- **The task**
Print out the full material below, exact in every line, with no images included.

- **Raw data**
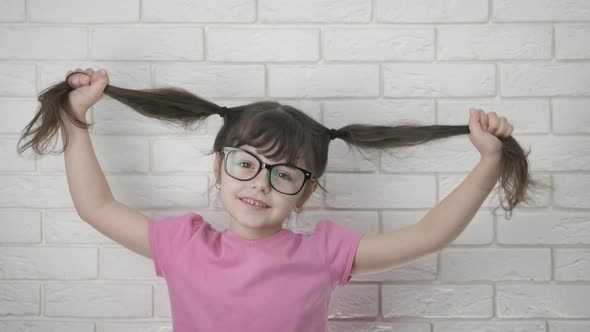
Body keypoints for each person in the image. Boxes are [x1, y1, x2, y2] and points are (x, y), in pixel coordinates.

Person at [17, 68, 548, 331]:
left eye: (284, 175)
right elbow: (97, 207)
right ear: (219, 166)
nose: (260, 184)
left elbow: (430, 234)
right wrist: (75, 120)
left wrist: (488, 163)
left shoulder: (321, 254)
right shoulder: (183, 244)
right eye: (246, 164)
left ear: (306, 193)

- **Task solution**
Body keypoints for each person in the image. Boxes are [x1, y1, x2, y2] and points are (x, y), in pixel coordinates.

Person at [17, 68, 548, 331]:
left eye: (284, 175)
right elbow: (97, 207)
right ear: (219, 166)
nose: (260, 184)
left elbow: (430, 234)
right wrist: (75, 120)
left wrist: (488, 163)
left shoulder: (321, 254)
right shoulder: (183, 244)
right eye: (246, 164)
left ear: (306, 193)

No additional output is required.